@fhansen Frank, I wanted to acknowledge seeing your post, but don’t currently have access to a test system to check this out for you. I hope soon.
Hello All,
I just downloaded and installed this dashboard and I really like it.
The only question I have is, how could I modify it to show a specific computer group and CVEs?
I see an option to select a computer group when I click on show computer but not on the main screen.
The reason for asking is because we are are an MSP and have several customers in our environment, it would be helpful to be able to filter on a specific customer or computer group.
1 Like
@Mojea, Good idea and it makes sense, but the dashboard does not currently do that. We are not able to filter by computer group within the dashboard.
1 Like
Thanks @leewei for such a quick reply!!! I really appreciate you taking the time to respond.
I am relatively new to Bigfix, could you provide some basic guidance on how I could add that feature?
IE what tools are required to edit the dashboard, skills required to program it, etc…
Also is there anyway to make this a scheduled report? or import a report based on this info?
@Mojea, The dashboard is written in HTML, JavaScript with the BigFix Session Relevance language. So knowledge of all 3 will be useful. This is not trivial, so I would try to find someone with prior experience.
By the way, the dashboard is distributed as source code, and the entry point is CVEs.ojo file.
If you follow that file, you will see all the source.

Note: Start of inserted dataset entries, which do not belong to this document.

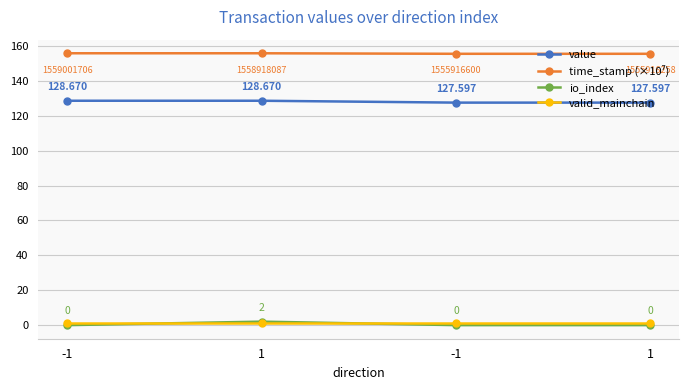

How many categories are shown in the chart?

4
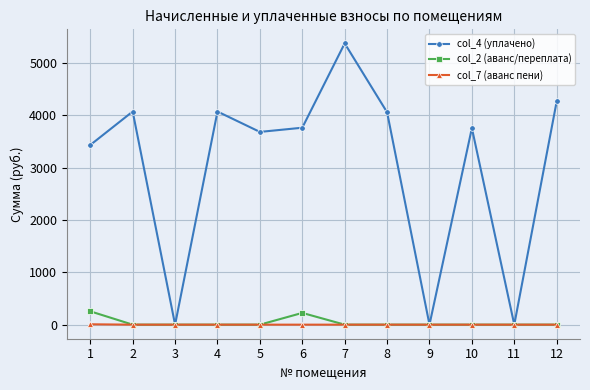

What is the sum of all col_2 (аванс/переплата) values?

479.5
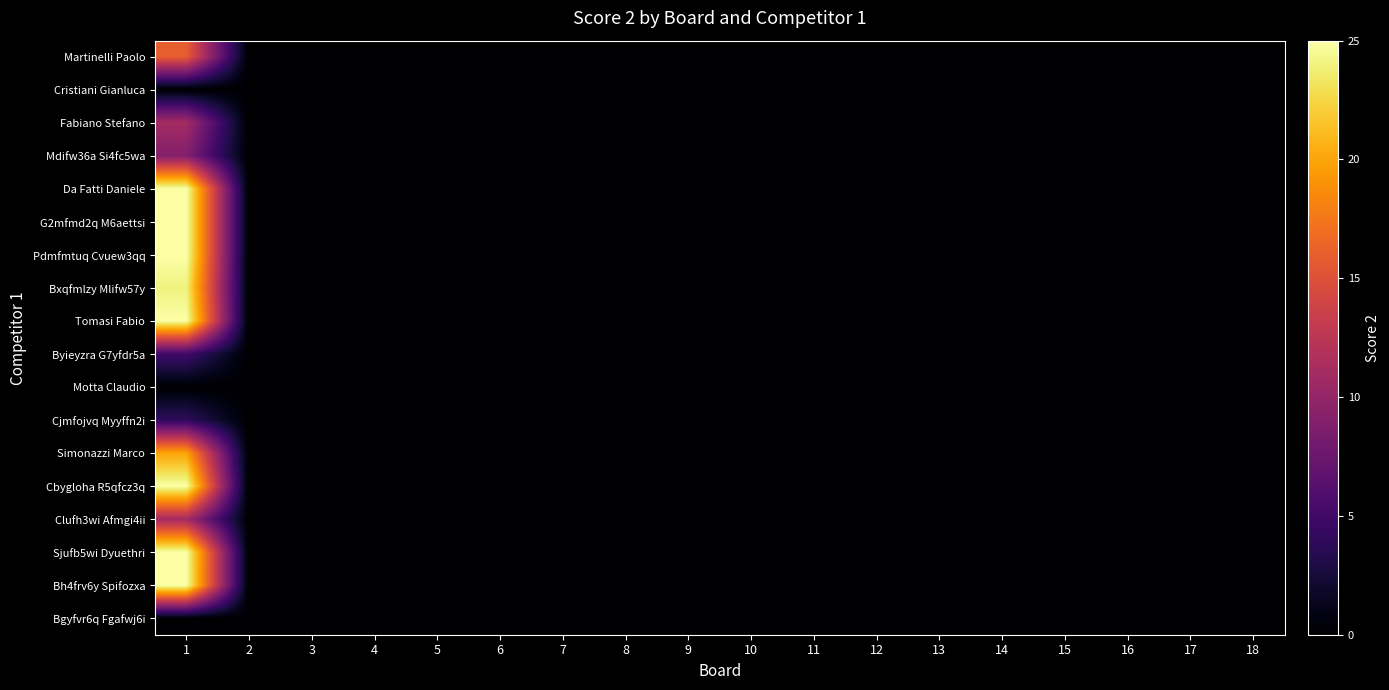

Rank the series by their maximum value, from lowest to highest.

Cristiani Gianluca, Motta Claudio, Bgyfvr6q Fgafwj6i, Cjmfojvq Myyffn2i, Byieyzra G7yfdr5a, Mdifw36a Si4fc5wa, Fabiano Stefano, Clufh3wi Afmgi4ii, Martinelli Paolo, Simonazzi Marco, Bxqfmlzy Mlifw57y, Da Fatti Daniele, G2mfmd2q M6aettsi, Pdmfmtuq Cvuew3qq, Tomasi Fabio, Cbygloha R5qfcz3q, Sjufb5wi Dyuethri, Bh4frv6y Spifozxa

Scheduling is very different because it is done from Web Reports and not the Console.
1 Like
Hello @leewei
Can this dashboard be available as report on BigFix webreports UI, is it available ?
Thanks !
@BF_dev, technically it is absolutely possible to run this under Web Reports which some tweaks. I think I did it for someone but never publish it. If I can find it and something easy I will post here.
1 Like
Good day!
Could you explain, how bigfix_cve_util choice a cve what it remove or add ?

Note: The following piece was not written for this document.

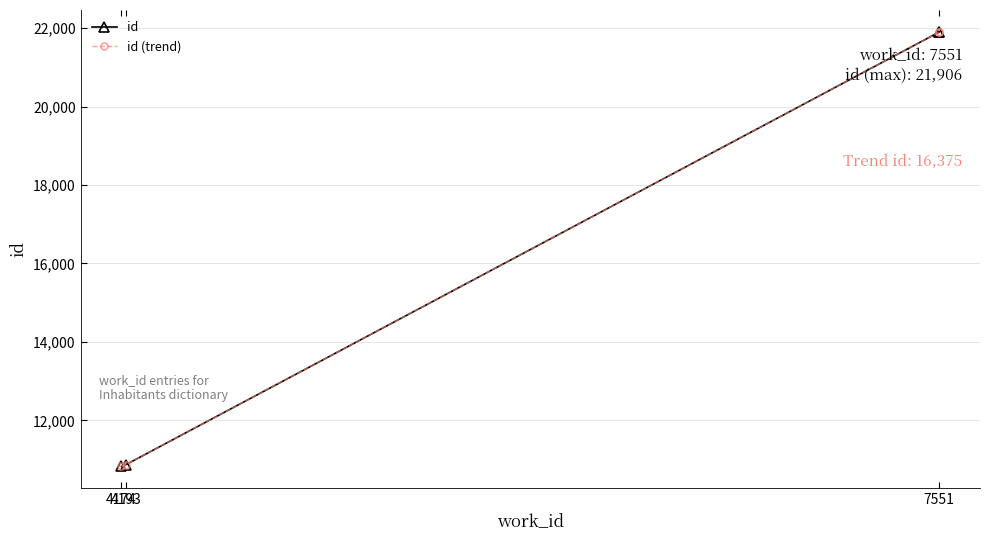

Between 4174 and 7551, which is larger?

7551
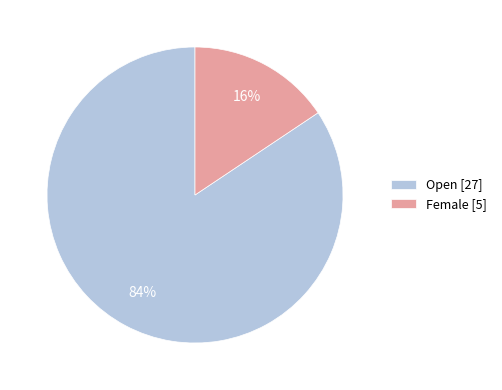

To the nearest percent, what portion does Female represent?

16%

Example, I interested CVE-2017-1376 but it was remove.
How i can understand why it was remove? What have rules for choice?
CVEs downloaded from NVD are removed if there are no corresponding Fixlets.
For example:
- A CVE for the Cisco router will be removed because BigFix does not have content (Fixlets) for them.
- On the other hand, if you do not subscribe to a certain sites, say Patches for AIX, then CVEs relating to AIX will be excluded as well.
The idea is that I will only show you CVEs where there are Fixlets.
Sorry for stupid question, but how do I load this in console in a custom site?
Here is the install guide that describes how to add the files for the dashboard into any sites you choose.
Actually, you can only add to a custom site anyway because we cannot modify “external” sites from IBM.
CVEDashboard.pdf (1.3 MB)
Hi All, Just recently purchased product and installed 9.5.9. CVE dashboard stopped getting updated content in June 2018. Anyone else facing this issue?
Regards,
A
I realize this is an old topic, but I’m just trying this out. I, too, need for non-master operators to be able to see this dashboard. I’ve imported the files into a Custom Site, and given the desired operator “Writer” permissions to the site. They can see the site, and the files, but not the Dashboard. I read above about permissions to the “dashboard variables”, but that’s a new one on me. (7 years with Bigfix).
Also, “Show Computers” does not work. (Bigfix 9.5.7)
Any ideas?
Hi lkj962,
Are you getting updated information from your CVE dashboard, after June 2018?
The last “Critical” ones are from June, but I’m seeing “High” and “Medium” from July 18, 2018.
@leewei : When i run the relevance it shows the values of Computer, Risk Score in XML format.
But still the Dashboard shows empty . I dont know why its showing like that.
Any Suggestions
Hi,
Where will this dashboard access?
I confirm that the dashboard access following site only.
http://static.nvd.nist.gov/
If there are other sites, let me know.